Hoare triples

Hoare triples form the basis for compositional functional correctness proofs about monadic programs.

As usual, Triple x P Q holds iff the precondition P entails the weakest precondition wp⟦x⟧ Q of x : m α for the postcondition Q. It is thus defined in terms of an instance WP m ps.

def Std.Do.Triple {m : Type u → Type v} {ps : PostShape} [WP m ps] {α : Type u} (x : m α) (P : Assertion ps) (Q : PostCond α ps) : Prop

A Hoare triple for reasoning about monadic programs. A proof for Triple x P Q is a specification for x: If assertion P holds before x, then postcondition Q holds after running x.

⦃P⦄ x ⦃Q⦄ is convenient syntax for Triple x P Q.

Equations

• ⦃P⦄ x ⦃Q⦄ = (P ⊢ₛ (Std.Do.wp x).apply Q)

def Std.Do.triple : Lean.ParserDescr

A Hoare triple for reasoning about monadic programs. A proof for Triple x P Q is a specification for x: If assertion P holds before x, then postcondition Q holds after running x.

⦃P⦄ x ⦃Q⦄ is convenient syntax for Triple x P Q.

Equations

• One or more equations did not get rendered due to their size.

def Std.Do.unexpandTriple : Lean.PrettyPrinter.Unexpander

Equations

• One or more equations did not get rendered due to their size.

instance Std.Do.Triple.instPropAsSPredTautologyImpApplyWp {m : Type u → Type v} {ps : PostShape} {α : Type u} {P : Assertion ps} {Q : PostCond α ps} [WP m ps] (x : m α) : SPred.Tactic.PropAsSPredTautology (⦃P⦄ x ⦃Q⦄) spred(P → wp⟦x⟧ Q)

theorem Std.Do.Triple.pure {m : Type u → Type v} {ps : PostShape} {P : SPred ps.args} [Monad m] [WPMonad m ps] {α : Type u} {Q : PostCond α ps} (a : α) (himp : P ⊢ₛ Q.fst a) : ⦃P⦄ Pure.pure a ⦃Q⦄

theorem Std.Do.Triple.bind {m : Type u → Type v} {ps : PostShape} [Monad m] [WPMonad m ps] {α β : Type u} {P : Assertion ps} {Q : α → Assertion ps} {R : PostCond β ps} (x : m α) (f : α → m β) (hx : ⦃P⦄ x ⦃(Q, R.snd)⦄) (hf : ∀ (b : α), ⦃Q b⦄ f b ⦃R⦄) : ⦃P⦄ (x >>= f) ⦃R⦄

theorem Std.Do.Triple.and {m : Type u → Type v} {ps : PostShape} {α : Type u} {P₁ : Assertion ps} {Q₁ : PostCond α ps} {P₂ : Assertion ps} {Q₂ : PostCond α ps} [WP m ps] (x : m α) (h₁ : ⦃P₁⦄ x ⦃Q₁⦄) (h₂ : ⦃P₂⦄ x ⦃Q₂⦄) : ⦃P₁ ∧ P₂⦄ x ⦃Q₁.and Q₂⦄

Conjunction for two Hoare triple specifications of a program x. This theorem is useful for decomposing proofs, because unrelated facts about x can be proven separately and then combined with this theorem.

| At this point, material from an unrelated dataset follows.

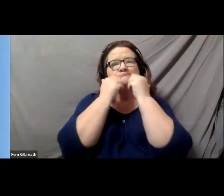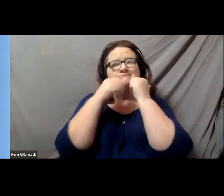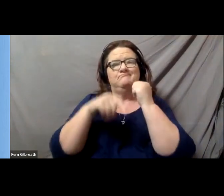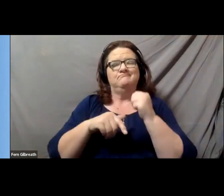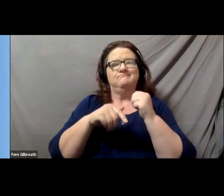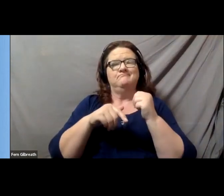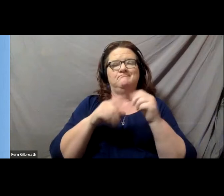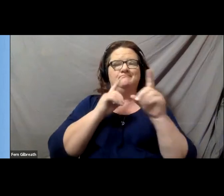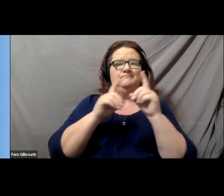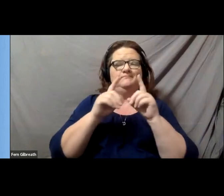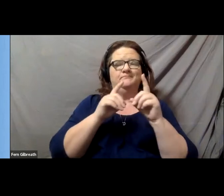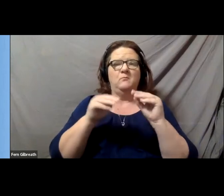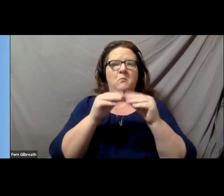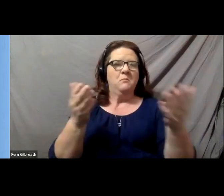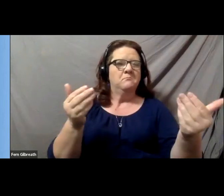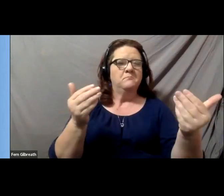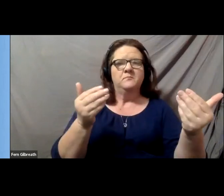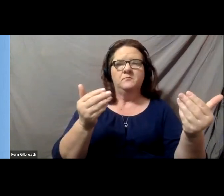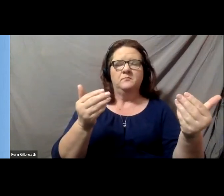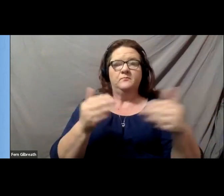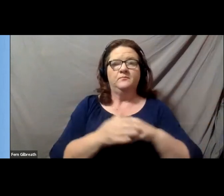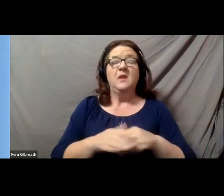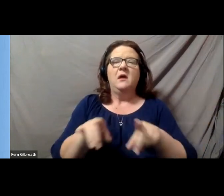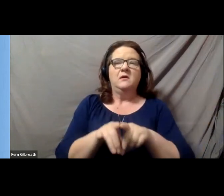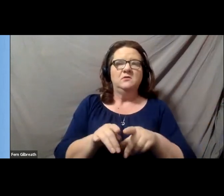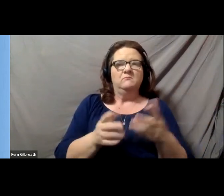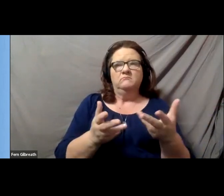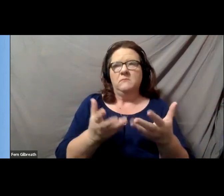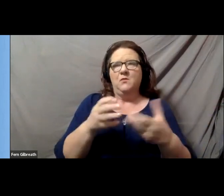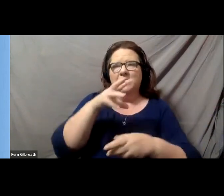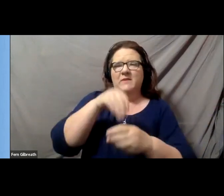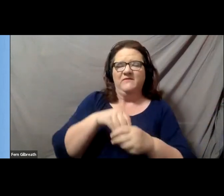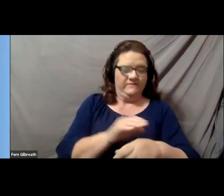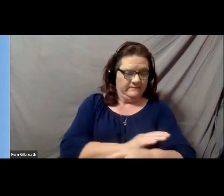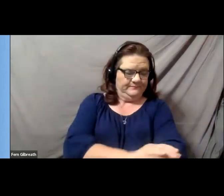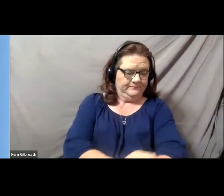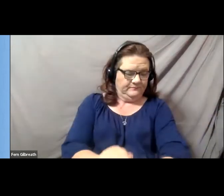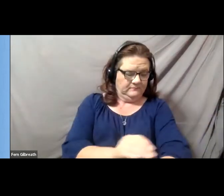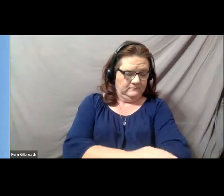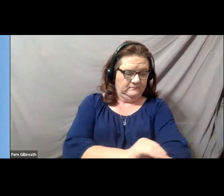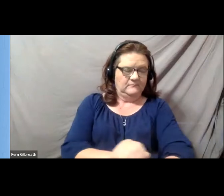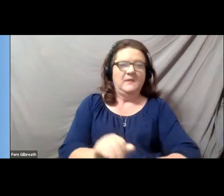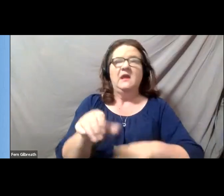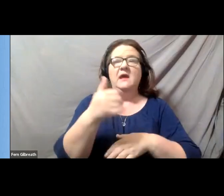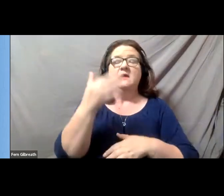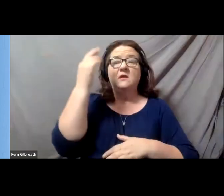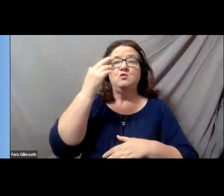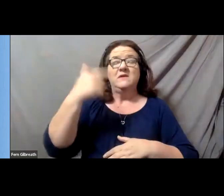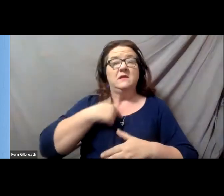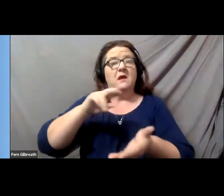And I wanted a front row seat. Another reason why I wanted to host tonight's event is that I am a nurse educator.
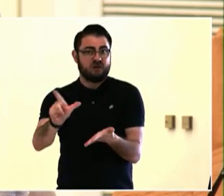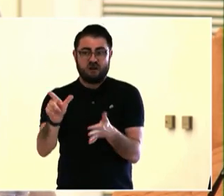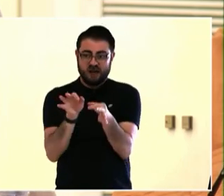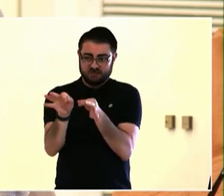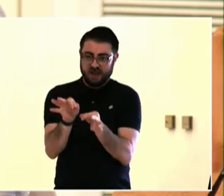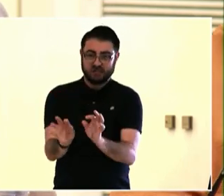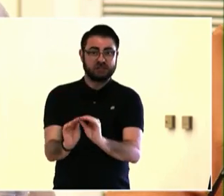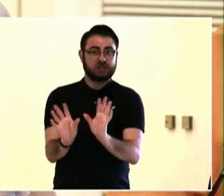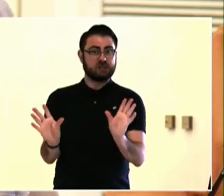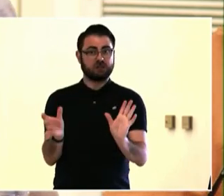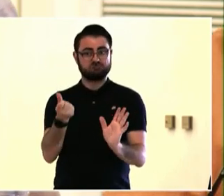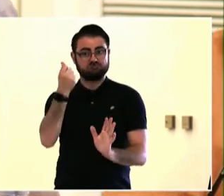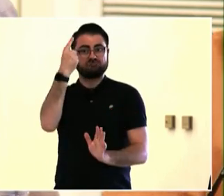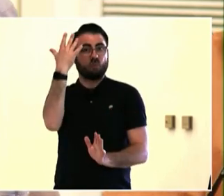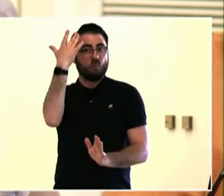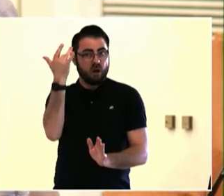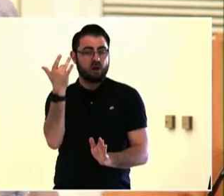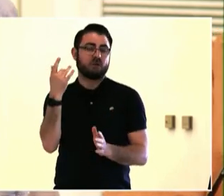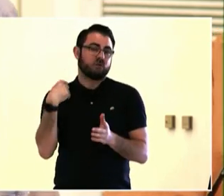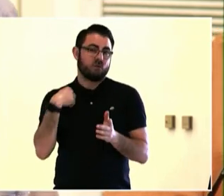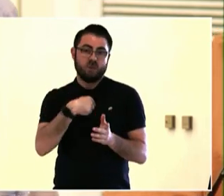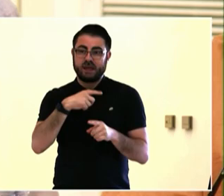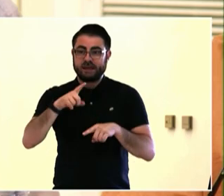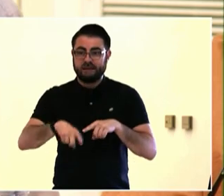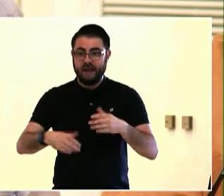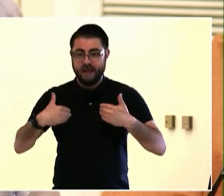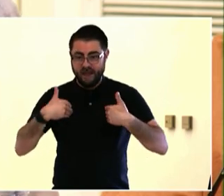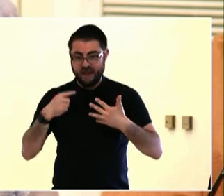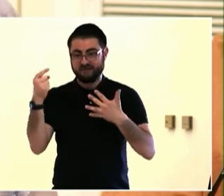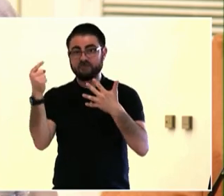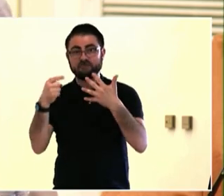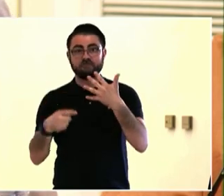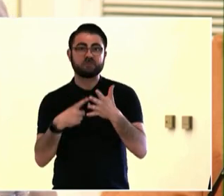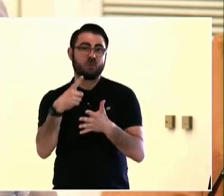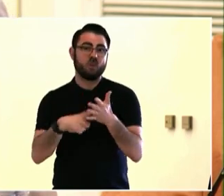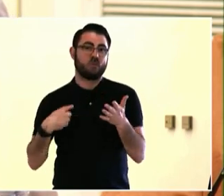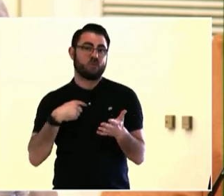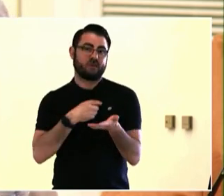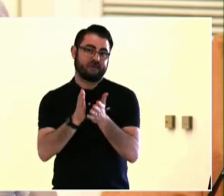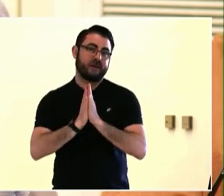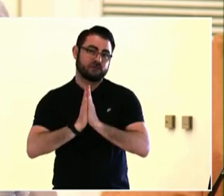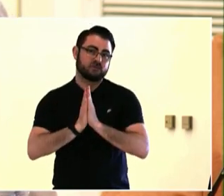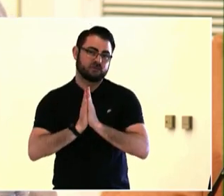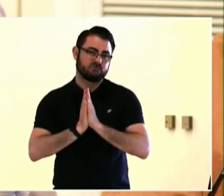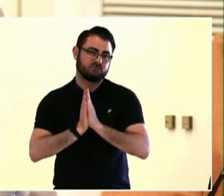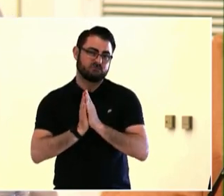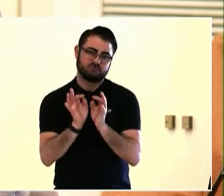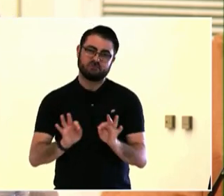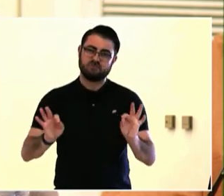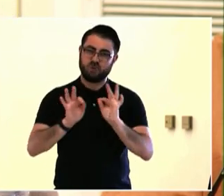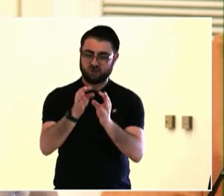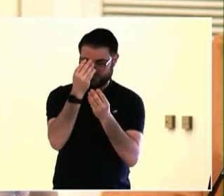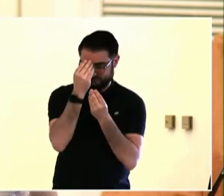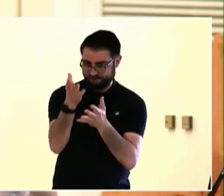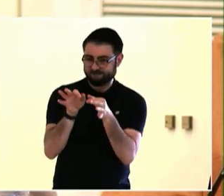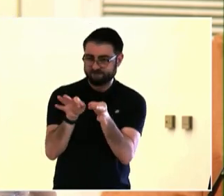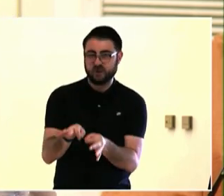Julia and I were talking about this. There were some issues that, you know, a little bit of silo-busting around the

theorem Std.Do.Triple.mp {m : Type u → Type v} {ps : PostShape} {α : Type u} {P₁ : Assertion ps} {Q₁ : PostCond α ps} {P₂ : Assertion ps} {Q₂ : PostCond α ps} [WP m ps] (x : m α) (h₁ : ⦃P₁⦄ x ⦃Q₁⦄) (h₂ : ⦃P₂⦄ x ⦃Q₁.imp Q₂⦄) : ⦃P₁ ∧ P₂⦄ x ⦃Q₁.and Q₂⦄

Modus ponens for two Hoare triple specifications of a program x. This theorem is useful for separating proofs. If h₁ : Triple x P₁ Q₁ proves a basic property about x and h₂ : Triple x P₂ (Q₁ →ₚ Q₂) is an advanced proof for Q₂ that builds on the basic proof for Q₁, then mp x h₁ h₂ is a proof for Q₂ about x.